Key provisions and changes

  • New program creation

    • Creates the Pre-K Teacher Salary Supplement Pilot Program (pilot) under the Department of Education.
    • Goal: provide a salary supplement to pre-K teachers so their earnings align with salaries of elementary school teachers with similar experience and credentials in the district.
  • Pilot duration and timeline

    • The pilot operates for three school years.
    • Implementation begins in the first school year after the section’s effective date.
  • Department responsibilities and guidelines

    • Within 90 days after the section’s effective date, the Department must establish guidelines and procedures for implementing the pilot.
    • The Department must collect data, monitor implementation, and report on outcomes one year after implementation.
    • The Department must seek and apply for Federal, State, private, or other non-State funds to support the program.
    • All distributed funds must be used solely to increase teacher salaries; any misused funds must be recovered.
  • Participant selection criteria (districts and programs)

    • Select school districts/pre-K programs using:
    • Districts with a poverty rate of at least 20%.
    • For non-district-operated pre-K programs: the census tract must have a median poverty level of 80% or less of the statewide median (to be eligible for inclusion).
    • Department shall compare salaries and qualifications of pre-K teachers with those of kindergarten through fourth-grade teachers in the serving public school district.
  • Salary calculation and subsidy

    • The Department shall use a formula to estimate what pre-K teachers’ salaries would be if they were teaching in the local public school district with the teacher’s current experience and credentials.
    • A subsidy will be provided to the pre-K program to raise salaries to that calculated level (i.e., parity with nearby K-4 teacher salaries).
  • Program reporting and oversight

    • One year after implementation, the Department must:
    • Submit a report to the General Assembly detailing the pilot’s design, implementation status, and any successes or failures.
    • Provide recommendations for improvements or revisions to the program.
  • Program accountability and disclosures

    • Programs selected for the pilot must provide salary and employment information to the Department.
    • Programs must prove that funds are used exclusively to increase teacher salaries, not to reduce other costs of employment for the program.
  • Definitions

    • Clarifies key terms: “Department” (Pennsylvania Department of Education) and “Pilot program” (the Pre-K Teacher Salary Supplement Pilot Program).

Who is affected

  • Pre-kindergarten programs participating in the pilot (including those within school districts and certain non-district-operated pre-K programs meeting poverty criteria).
  • Public school districts serving pre-K students in the participating areas, to the extent salaries are benchmarked against K-4 teacher salaries.
  • Pre-K teachers in selected programs, who would receive salary supplements to reach parity with elementary teachers.
  • Department of Education (administrative and reporting responsibilities, guidelines, and oversight).

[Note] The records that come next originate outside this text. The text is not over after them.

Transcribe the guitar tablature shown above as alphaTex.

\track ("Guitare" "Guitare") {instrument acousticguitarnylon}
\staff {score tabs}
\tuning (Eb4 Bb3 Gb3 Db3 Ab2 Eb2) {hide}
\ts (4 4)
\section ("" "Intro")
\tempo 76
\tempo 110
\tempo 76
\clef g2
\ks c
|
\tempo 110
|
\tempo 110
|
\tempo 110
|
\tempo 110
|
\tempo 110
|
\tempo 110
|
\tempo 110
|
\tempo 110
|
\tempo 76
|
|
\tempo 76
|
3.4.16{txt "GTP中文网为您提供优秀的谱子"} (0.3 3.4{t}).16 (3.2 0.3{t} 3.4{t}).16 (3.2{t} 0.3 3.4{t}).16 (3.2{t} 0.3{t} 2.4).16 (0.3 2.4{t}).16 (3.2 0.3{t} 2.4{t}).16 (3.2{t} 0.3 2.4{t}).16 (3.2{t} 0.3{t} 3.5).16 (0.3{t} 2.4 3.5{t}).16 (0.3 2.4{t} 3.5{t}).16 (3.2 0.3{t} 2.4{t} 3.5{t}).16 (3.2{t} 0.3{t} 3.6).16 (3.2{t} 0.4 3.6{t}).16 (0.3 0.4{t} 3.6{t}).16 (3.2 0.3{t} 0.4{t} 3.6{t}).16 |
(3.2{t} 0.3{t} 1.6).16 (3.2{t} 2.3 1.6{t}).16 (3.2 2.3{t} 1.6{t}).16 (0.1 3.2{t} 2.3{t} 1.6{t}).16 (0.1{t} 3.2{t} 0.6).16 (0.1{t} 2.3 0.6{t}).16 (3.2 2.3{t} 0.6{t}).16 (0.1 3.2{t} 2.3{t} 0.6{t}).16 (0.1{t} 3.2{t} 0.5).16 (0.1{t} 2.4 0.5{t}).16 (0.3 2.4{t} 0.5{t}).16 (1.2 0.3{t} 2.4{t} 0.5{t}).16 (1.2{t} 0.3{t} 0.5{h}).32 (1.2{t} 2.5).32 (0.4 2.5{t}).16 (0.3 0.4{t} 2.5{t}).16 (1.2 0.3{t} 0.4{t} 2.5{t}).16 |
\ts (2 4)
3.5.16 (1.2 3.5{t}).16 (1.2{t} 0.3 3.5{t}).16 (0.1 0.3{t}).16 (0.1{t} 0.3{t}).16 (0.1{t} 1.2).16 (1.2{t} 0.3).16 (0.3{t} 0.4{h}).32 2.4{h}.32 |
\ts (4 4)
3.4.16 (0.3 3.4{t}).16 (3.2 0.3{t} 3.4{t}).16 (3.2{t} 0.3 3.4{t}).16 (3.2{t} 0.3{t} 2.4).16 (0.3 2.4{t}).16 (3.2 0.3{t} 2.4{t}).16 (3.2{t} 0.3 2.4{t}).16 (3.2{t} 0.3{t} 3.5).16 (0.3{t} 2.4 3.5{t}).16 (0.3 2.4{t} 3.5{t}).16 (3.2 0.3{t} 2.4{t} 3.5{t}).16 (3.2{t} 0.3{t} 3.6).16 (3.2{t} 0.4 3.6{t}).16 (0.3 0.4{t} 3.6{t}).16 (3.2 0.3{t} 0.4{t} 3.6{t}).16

Procedural and timing aspects

  • Effective date: Section 1156 becomes effective 60 days after enactment.
  • Implementation window: Pilot runs for three school years starting with the first school year after the effective date.
  • Reporting: A formal one-year post-implementation report to the General Assembly, plus ongoing data collection and compliance oversight during the pilot.
  • Funding: The Department must seek non-State funds where possible; all funds must be used solely for salary increases.

Notes

  • The bill focuses on early childhood workforce compensation as a lever to improve pre-K program quality by aligning pay with K-4 teachers.
  • Selection criteria emphasize districts with higher poverty and program locations in high-poverty areas (for non-district pre-K programs, targeted census tract poverty levels apply).
  • The bill is introduced within the Public School Code framework, adding a distinct pilot program rather than creating an ongoing statutory entitlement.

Compiled from official sources — confirm details with the bill’s official record.